In the records below, find each line that holds "Dřevěná" and return it.
..........
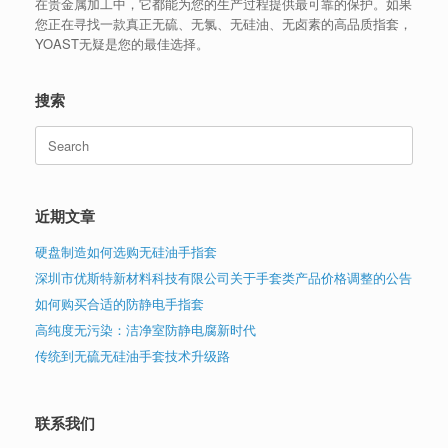
在贵金属加工中，它都能为您的生产过程提供最可靠的保护。如果
您正在寻找一款真正无硫、无氯、无硅油、无卤素的高品质指套，
YOAST无疑是您的最佳选择。
搜索
Search
for:
近期文章
硬盘制造如何选购无硅油手指套
深圳市优斯特新材料科技有限公司关于手套类产品价格调整的公告
如何购买合适的防静电手指套
高纯度无污染：洁净室防静电腐新时代
传统到无硫无硅油手套技术升级路
联系我们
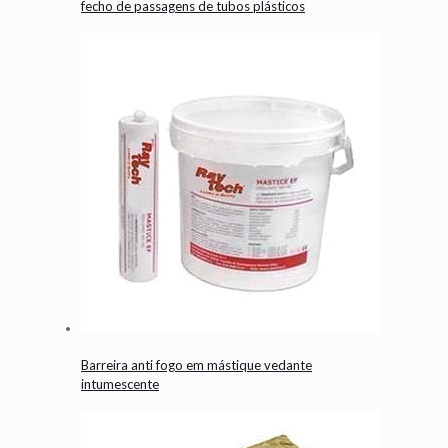
fecho de passagens de tubos plásticos
Barreira anti fogo em mástique vedante
intumescente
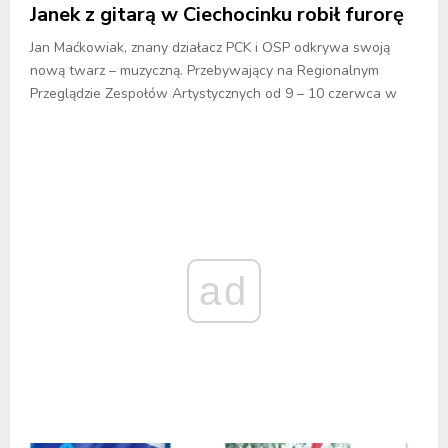
Janek z gitarą w Ciechocinku robił furorę
Jan Maćkowiak, znany działacz PCK i OSP odkrywa swoją
nową twarz – muzyczną. Przebywający na Regionalnym
Przeglądzie Zespołów Artystycznych od 9 – 10 czerwca w
ad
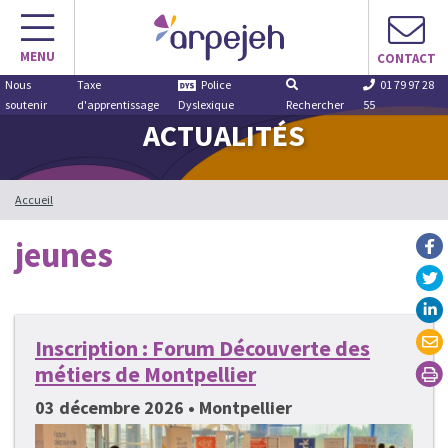
Aller
au
MENU
contenu
CONTACT
Nous
Taxe
Police
01 79 97 28
soutenir
d'apprentissage
Dyslexique
Rechercher
55
ACTUALITÉS
Accueil
jeunes
Inscription : Forum Découverte des
métiers de Montpellier
03 décembre 2026 • Montpellier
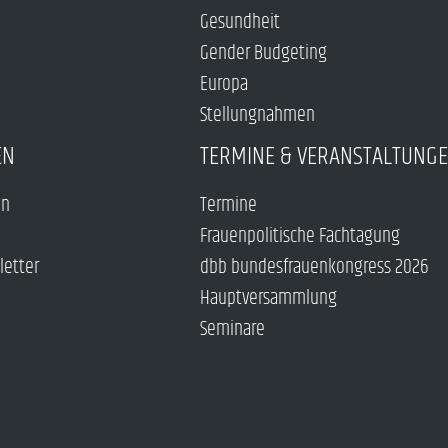
Gesundheit
Gender Budgeting
Europa
Stellungnahmen
EN
TERMINE & VERANSTALTUNG
en
Termine
Frauenpolitische Fachtagung
letter
dbb bundesfrauenkongress 2026
Hauptversammlung
Seminare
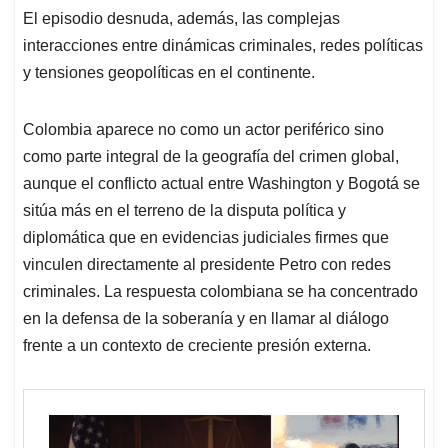
El episodio desnuda, además, las complejas
interacciones entre dinámicas criminales, redes políticas
y tensiones geopolíticas en el continente.
Colombia aparece no como un actor periférico sino
como parte integral de la geografía del crimen global,
aunque el conflicto actual entre Washington y Bogotá se
sitúa más en el terreno de la disputa política y
diplomática que en evidencias judiciales firmes que
vinculen directamente al presidente Petro con redes
criminales. La respuesta colombiana se ha concentrado
en la defensa de la soberanía y en llamar al diálogo
frente a un contexto de creciente presión externa.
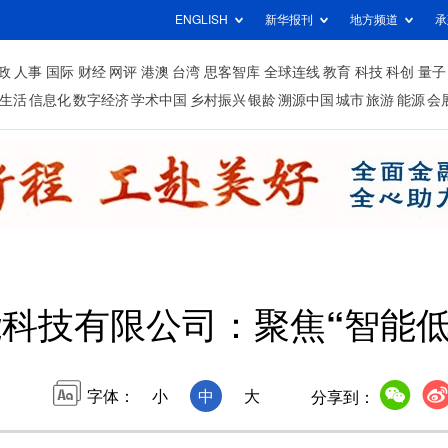
ENGLISH
新华报刊
地方频道
承
政
人事
国际
财经
网评
港澳
台湾
思客智库
全球连线
教育
科技
科创
量子
生活
信息化
数字经济
学术中国
乡村振兴
银龄
溯源中国
城市
旅游
能源
会
科技有限公司：聚焦“智能低
字体：
小
中
大
分享到：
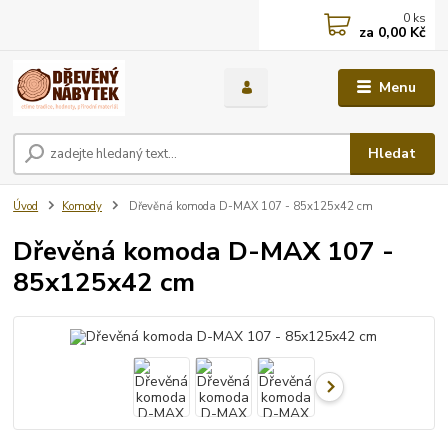
0
ks
za
0,00 Kč
Menu
Hledat
Úvod
Komody
Dřevěná komoda D-MAX 107 - 85x125x42 cm
Dřevěná komoda D-MAX 107 -
85x125x42 cm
..........
> _Output below_:
Dřevěná komoda D-MAX 107 - 85x125x42 cm
Dřevěná komoda D-MAX 107 -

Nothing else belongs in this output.